• [Data listing]
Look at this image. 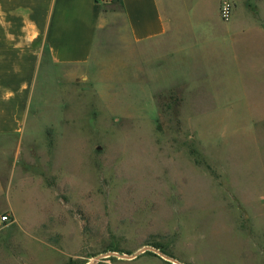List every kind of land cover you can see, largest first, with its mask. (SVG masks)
<instances>
[{
  "label": "rangeland",
  "instance_id": "1",
  "mask_svg": "<svg viewBox=\"0 0 264 264\" xmlns=\"http://www.w3.org/2000/svg\"><path fill=\"white\" fill-rule=\"evenodd\" d=\"M173 4L167 43L110 39L92 88L4 141L0 264H264V0Z\"/></svg>",
  "mask_w": 264,
  "mask_h": 264
},
{
  "label": "crops",
  "instance_id": "2",
  "mask_svg": "<svg viewBox=\"0 0 264 264\" xmlns=\"http://www.w3.org/2000/svg\"><path fill=\"white\" fill-rule=\"evenodd\" d=\"M180 26L173 0H0V149L54 122L62 90L92 88L110 39L153 53Z\"/></svg>",
  "mask_w": 264,
  "mask_h": 264
},
{
  "label": "built area",
  "instance_id": "3",
  "mask_svg": "<svg viewBox=\"0 0 264 264\" xmlns=\"http://www.w3.org/2000/svg\"><path fill=\"white\" fill-rule=\"evenodd\" d=\"M231 9H232V5L228 2H224L221 5L220 11L224 19H227L229 17V15L231 14ZM7 220H8V217L6 215L2 216L0 219L1 222L7 221Z\"/></svg>",
  "mask_w": 264,
  "mask_h": 264
},
{
  "label": "water",
  "instance_id": "4",
  "mask_svg": "<svg viewBox=\"0 0 264 264\" xmlns=\"http://www.w3.org/2000/svg\"><path fill=\"white\" fill-rule=\"evenodd\" d=\"M148 250H150L149 248H143L141 251H139L137 254H134V255H131V256H125V255H118V254H116V253H109V254H105V255H102V256H110V255H114V256H119V257H121V258H129V259H133V258H135L138 254H141V253H144V252H146V251H148ZM152 251H154L155 253H157V255H160L161 257H163V258H165V259H167V260H170V261H172V262H176L174 259H172V258H167L166 256H164V255H161L158 251H155V250H152Z\"/></svg>",
  "mask_w": 264,
  "mask_h": 264
}]
</instances>
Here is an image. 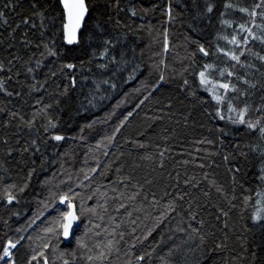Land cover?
I'll list each match as a JSON object with an SVG mask.
<instances>
[{
    "label": "snow or ice",
    "instance_id": "1",
    "mask_svg": "<svg viewBox=\"0 0 264 264\" xmlns=\"http://www.w3.org/2000/svg\"><path fill=\"white\" fill-rule=\"evenodd\" d=\"M3 7L7 9L10 5L5 4ZM220 7L218 0H156L150 8H137L135 0H128L123 7L121 0H105L104 8H111L116 13L113 16L100 12V5L95 0H31L30 12L10 33L12 42L8 43V48L15 51L9 52L10 59H0V73H14L17 86L21 85L19 77H24L23 86L19 90H10L12 75L6 78L0 76V92L9 98L13 95L33 98L30 113L7 107L0 108V112H6L9 117L5 127L18 121V129L35 133L25 139L23 144L18 140L16 147L10 146L7 139L2 141L6 156L11 157L18 153L22 159L27 155V159L24 160L23 169L26 171V178L20 183L3 182L0 187V264H21L20 253L25 248L24 242L33 240L32 235L25 233L29 229L35 231L34 226L39 227L43 233L37 237L42 243L35 247L31 244L27 246L22 258L23 264H56V259L62 260V264H71L70 260L63 258L69 253L64 252L61 245L71 248L73 241L77 249L86 253L87 264H112L113 255L119 259L121 244L126 243V233L121 230L123 221L116 223V217L109 216V226L103 227L104 238L97 239L91 246L87 242L90 239L89 234L94 228L97 230L94 235L99 238V229L102 227L100 223L77 234L83 218H88L91 224L92 217L104 221L108 214V192L102 191L103 186L94 182L97 175L108 178L115 161L104 165L102 171H98L101 168L99 162L87 171L80 169L78 177L82 175L83 179L76 187L73 186L70 173L68 181L61 180L52 187L49 184L55 180V175L41 181L48 194L37 200L38 207L35 211L29 209L31 215L27 218L25 227L13 230L9 225L10 219L21 216V211H13V207L20 203L29 188L31 179L37 172V160L42 170L49 163V156L45 153L50 147L53 149L51 162L60 163L63 167L71 155L68 151H55L63 142L72 140L86 144L90 134L95 132L100 139L94 148H88V152L102 147L109 148L116 142L117 135L129 118L148 101L156 100L171 112L173 101L169 97L165 103L161 89L176 77L179 78V86L186 97H190L193 104L201 105L205 115L225 121L233 127H243L247 134L255 137L252 142L235 145L232 153L217 151L208 155H222L223 161L229 164H233L238 158L247 161L249 157H254L257 160V184L264 185V0H257L251 7L222 0L223 11H219L217 16ZM121 12L126 13L129 18L159 12L162 18L160 29L157 30L151 24L130 25L122 22L119 17ZM230 12L242 14L246 19L239 22L230 18ZM213 19L217 21V27L211 36H205V27ZM177 22L187 28L183 43L179 46L173 42L172 31ZM0 23L9 26L4 11H0ZM22 25L28 31L23 32L17 41L16 33ZM109 25L113 26L112 31L109 30ZM143 31H147L151 39V43L145 45L151 52L147 60L144 48L129 43V34ZM29 33L32 34L31 39ZM0 43L4 41L0 40ZM16 43L30 51L23 56L19 55ZM256 43L261 45L259 51L253 48ZM156 47L158 50H155ZM85 51L89 56L87 61L77 54ZM169 54L179 58V72L174 65L169 64ZM204 58L210 62L201 63ZM82 81H88V90H80L74 111L77 117L86 122L77 125L75 135L68 136L67 122L62 119V114L66 111V101ZM130 83H134L135 87L130 91L122 90V86ZM201 91L205 94L204 98L200 95ZM258 92L262 94L257 102L253 98ZM116 96L119 99L103 118L105 124L116 118L122 106L134 97L133 108L119 119L109 134H105L96 130V124L100 121L93 120L87 114L98 109L103 101ZM62 105L65 107H61ZM190 116L191 113L184 115V121L187 122ZM150 119L162 120L163 116H153ZM219 131L221 135L224 134L223 129ZM162 139L167 142L169 137L165 135ZM196 143L212 145L215 142L202 138ZM220 143L223 145L222 140ZM131 144L134 149L147 147L139 141H131ZM156 148L158 151H146L139 159L162 170L166 166V153L170 152V148L165 146L161 149L159 144ZM201 151V148H197L195 158L185 159L181 163H195V160L201 159ZM108 154L107 151L103 152L104 156ZM124 155L121 151L117 160ZM188 155L191 157L192 154ZM195 167L201 170L199 177L195 173H185L181 177L177 172L173 178L175 183L165 185L159 194L155 191L145 193V185L153 184L152 180L144 178L141 182L131 172L124 175L123 166L115 168L118 174L117 186L112 187L111 191L117 195L111 199L120 201L116 211L125 209L127 216L131 218L133 213L127 211L129 205L123 201L135 202L143 197L147 207L136 211L145 212L146 218L153 221L151 227L145 228L142 236H136L137 220H129L132 225L129 235L133 242L127 244V250L123 253L126 264H201L196 258L197 253L204 255L209 247L212 252L228 249L225 241L228 238L229 217L238 208L242 220L246 219L252 225L264 228V190L245 189L239 183V164L227 169L231 179L230 195L229 190L218 183L213 173L204 171L211 167L207 163V157L195 163ZM85 187L91 192L90 195L85 196L76 190ZM120 188L124 190L121 191ZM129 188L132 189L130 195L127 194ZM237 188L241 190L239 194ZM213 191L221 195L228 205L227 209L213 205L218 212L215 220L220 221L223 218L224 239L220 241L212 239L215 233L206 230L208 221L201 215L205 205L211 201ZM252 191H256L255 197L251 195ZM149 196L151 199H148ZM86 200L95 203L90 206ZM169 220L175 221L174 227H169L167 233L160 232L159 240L150 249L137 253V245L143 247L144 242L154 232H159ZM243 229V233L237 237L240 251L236 253L233 249V254L225 264H264V234L257 242L248 238L251 228L243 225ZM177 233L185 237L180 243H176L174 239ZM50 253L55 254V258L50 257ZM71 255L74 256L75 253Z\"/></svg>",
    "mask_w": 264,
    "mask_h": 264
},
{
    "label": "trees",
    "instance_id": "2",
    "mask_svg": "<svg viewBox=\"0 0 264 264\" xmlns=\"http://www.w3.org/2000/svg\"><path fill=\"white\" fill-rule=\"evenodd\" d=\"M95 2L100 5V12H107L108 15L115 16L116 13L112 11L111 8L105 9L104 4L105 0H95ZM156 0H135V4L137 8H150ZM233 4H238L240 6L251 7L257 0H231ZM128 0H121V7L126 5ZM218 3L221 4V7L217 11V16L219 15V11H223L222 8V0H218ZM5 4H9V8H4ZM30 4L31 0H0V11H4L6 13V18L8 19L9 26H5L0 23V40H3L4 43H0V59L7 60L11 57L9 56L10 51H15L13 49L8 48V43L12 42L10 33L12 28L16 27V24L20 23V20L30 12ZM14 6V10H13ZM95 14V13H94ZM230 18H233L239 22H243L246 17L239 13H229ZM119 17L122 19V22H127L130 25H153L157 30L160 29L162 18L159 12L149 13L147 16H143V14L138 15L136 18H129V16L121 12L119 13ZM106 19V16L104 17ZM259 23V21H257ZM217 27V21L213 19L211 24L205 27V36H211L214 30ZM109 30H113V26L109 25ZM28 31L23 25L21 29L16 33L17 41L20 40L21 34L23 32ZM172 31L174 32L173 42L179 46L183 43L184 34L187 31L186 26H182L180 22H177L172 27ZM29 38H32V34L29 33ZM129 43L138 45L140 48H144L146 53L145 60H147V56L151 54L149 49L145 47L151 43V39L147 31L136 32L134 35L129 34ZM16 48L19 49V55H25L29 49H23L19 43H16ZM254 50L259 51L261 49V45L256 43L253 45ZM139 50V49H138ZM158 50V47L155 48ZM78 55L81 56L85 61L88 60V52L85 51L83 53L78 52ZM264 54V52H262ZM180 55H183V52H180ZM168 62L170 65H174L177 72L181 70L179 58L174 57L172 54L168 55ZM210 62L207 58H204L200 61ZM257 66L259 64L257 62ZM16 70L14 69V72ZM264 71V69H262ZM8 75H12L13 83L9 85V89L16 88L17 90L23 86L24 77L21 75L19 80L21 81V85L17 86L15 81L17 77L13 74L8 73H0V76L6 78ZM95 77H92L94 79ZM180 81L179 78L166 83L161 92L164 96V102L167 103V98H171L173 101V109L171 112L168 111L167 108L163 107L162 104H158L156 100L148 101L144 106L140 109H137L134 112V115L129 118V120L125 123L122 131L117 135L116 142L111 145L109 148H101L96 149L93 152H88L89 147L95 146L97 140L100 139L99 136L95 135V132L90 134V138L87 143H77L72 140H68L62 143V146H57L56 152H65L68 151L71 153L70 158L67 162L63 164V167L60 166V163H53L52 160V152L53 149L50 147L48 152L45 153L46 156H49V163L44 166L42 170L39 167V160H37V172L33 175L30 186L26 190V193L21 198L20 203L13 207V211H21L20 217H13L9 220V225L13 230L17 227H25L27 225V218L31 215L32 211L38 207L37 200L43 199L47 196V189L43 188L41 185V181L46 178H50L55 175V180L49 184V187H52L54 184H59L61 180L68 181V174L72 175V182H74L73 186L79 184L80 180L83 179V176L78 177V173L80 169H84L87 171L90 167H95L97 162L101 165V168L98 171L104 170V165L112 163V171L108 173V178H101L99 175L96 176L95 184L102 185V191H107L109 196V201L107 204L108 214L105 215L104 221H99L95 217H92V223H89L88 218H83V222L79 225L77 229V234H81L86 228L93 227L94 224L100 223L102 225L99 231L101 232V236L97 238L94 233L97 231L93 228V232L89 234L90 239H88L89 246L92 245L97 239H103V227L109 226V216L116 217V223H120L123 221V226L121 228L122 231L126 233L125 241L126 243L121 244V254L119 259L113 255L111 258L112 264H126V258L124 257V251L127 250V244H131L133 242L132 237L129 235L131 233L132 225H130V219H136L137 231L135 233L136 236H142L145 232L146 227H151L153 221L146 218V213L143 211H136V209H142L147 207V204L144 203V198L141 197L139 200L135 202H129L124 200L123 202L126 205H129L127 211H131L133 213L132 217L129 218L125 209L119 208V200L111 199L116 196V193L111 191L112 187L117 186V173L115 172L116 167L123 166L124 175H127L131 172L137 180L143 182L144 178L152 180L154 183L151 185H145L144 191L145 193L150 191H155L158 194L162 191L165 185L170 183H175L174 177L177 172L180 173L181 177L185 175V173L191 175L195 173L197 177L201 175V170L195 167V163L201 162V159L207 157V163L211 165V167H207L204 171L213 173L217 178L218 183H221L225 186L226 189L229 190V195L231 194V179L230 174L227 171L229 167L234 166L235 164H239L241 168V174L238 177L239 183L244 185L245 189H254L256 191L264 190V185L257 184V160L254 157H249L247 161L243 159H237L233 164H229L224 162L222 159V155L209 156V153H215L219 151L220 153H232L235 145L240 144L243 145L248 142H252L255 140V137L247 134L243 127H233L227 124L225 121H220L218 119L210 118L209 116L204 114V109L199 104H193L190 97H186L185 92L179 86ZM89 83L88 81H82L80 86L76 89L75 92L71 94L69 100L66 101V111L62 114V119L67 122L68 131L66 134L68 136H73L76 134L77 125L86 122L85 120L77 117L74 111L75 101L79 97L80 90L84 91L88 90ZM133 87H135L134 83H130L127 86H122V90L130 91ZM262 93H257V95L253 98L257 102L259 101V96ZM115 95V94H114ZM201 97L204 98L205 94L201 91ZM119 99L116 96L114 99L103 101L102 105L93 110V113H89L93 120H99L100 123L96 124V130L109 134L112 128L118 123L119 119L123 118V115L127 113V111L132 110L133 108V98H130L128 103L117 112L116 118L108 121L106 124L103 122V118L106 113L111 110V107L117 102ZM33 104V98L27 95H23L17 97L13 95L11 98L4 95V93L0 92V108L7 107L8 109H18L23 110L25 113H30L32 111L31 105ZM61 107H65L62 105ZM209 111H212L209 108ZM191 113L190 119L185 122L183 119L184 115ZM153 116H163L162 120H152L150 117ZM9 117L6 112H0V187H2L3 182L9 183H20L24 178H26V171H24V160L27 159V155L24 158H21V155L13 154V156H6V148L2 141L7 139L9 141V145L16 147L17 141L19 140L21 144H23L24 140L29 138L30 135H35L34 132L30 133L29 130L18 129L16 127V123H13L10 127H5L7 124ZM179 121V122H178ZM39 127V125H37ZM220 129L224 130V134L221 135ZM167 130V131H165ZM143 133V135H140ZM168 136L169 139L165 142L162 137ZM94 137V138H92ZM207 138L209 140H213L215 143L212 145H199L196 143L198 139ZM223 141V145H221L220 141ZM131 141H139L144 143L147 147L145 149H134ZM159 144L160 148H164L167 146L170 148V152L166 153V166L164 169H158L155 165H152L149 162H144L139 159L140 156L144 154V152H156L158 149L156 145ZM201 148L202 151L199 153V157L201 159L195 160V163L189 165H183L181 162L185 159H193L197 156L196 149ZM107 151L108 156H104L103 152ZM123 151L125 153L124 157L120 160H117L120 152ZM131 151V155L129 152ZM87 153V155H86ZM191 153V157L188 155ZM86 184L88 182H85ZM77 191H80L83 195H90L91 192L87 187L85 188H76ZM123 191V188H120ZM172 190L171 188L169 189ZM132 189L129 188L127 194H131ZM237 194L240 193V189L237 188ZM256 191H252L251 195L255 197ZM148 199H151L149 196ZM88 205H93L95 201H87ZM103 203V201H101ZM223 206L227 209L228 205L225 199L216 194L214 191L212 193V199L205 205V210H202L201 215L205 220L208 221V226L206 230L213 231L215 235L212 239L217 241L224 239V231L223 228V218L220 221L215 220V216L218 214L217 208L213 207ZM2 211V208H0ZM139 217V219H137ZM39 224V221L37 222ZM175 221L169 220L166 221L164 226L159 230V232H154L151 237L147 241L144 242L143 247L139 244L137 245V253L140 251L148 250L153 245V243L159 240L160 232H168L169 227H174ZM243 225H247V227L252 229V232L247 234L249 240H256L258 242L260 236L264 234V228L259 226H254L248 220H242L240 218L239 208L233 211L229 217V228L227 230V240L225 243L228 244V249L220 252H212L211 247L205 250L204 255H200L197 253V259L201 262V264H225V261L228 260L233 254L232 250L234 249L236 253L240 251L239 244L237 241V237L240 236L244 229ZM214 226V227H213ZM42 227V226H41ZM35 231L29 229L27 234L33 236L32 241H25V248L21 249V264H23V256L25 254V250L27 246L31 244L33 247L42 243L41 240L37 239V237L42 236L43 233L40 231L39 227L34 226ZM174 239L176 243H180L185 237L181 236L179 233L175 234ZM209 245H211V239L209 240ZM61 249L69 253L65 255L63 258L71 261V264H87L85 260L86 253L84 250L77 249L75 246V242H72V247L69 248L67 245L62 244ZM75 253V255H71V253ZM50 257L55 258V254L50 253ZM56 264H62V260L56 259Z\"/></svg>",
    "mask_w": 264,
    "mask_h": 264
}]
</instances>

• [Exercise aim]
Gather every line in the records above that contains the string "label" and copy each of those lines unchanged.

• [Worked answer]
  "label": "rangeland",
  "label": "crops",
  "label": "built area",
  "label": "water",
    "label": "snow or ice",
    "label": "trees",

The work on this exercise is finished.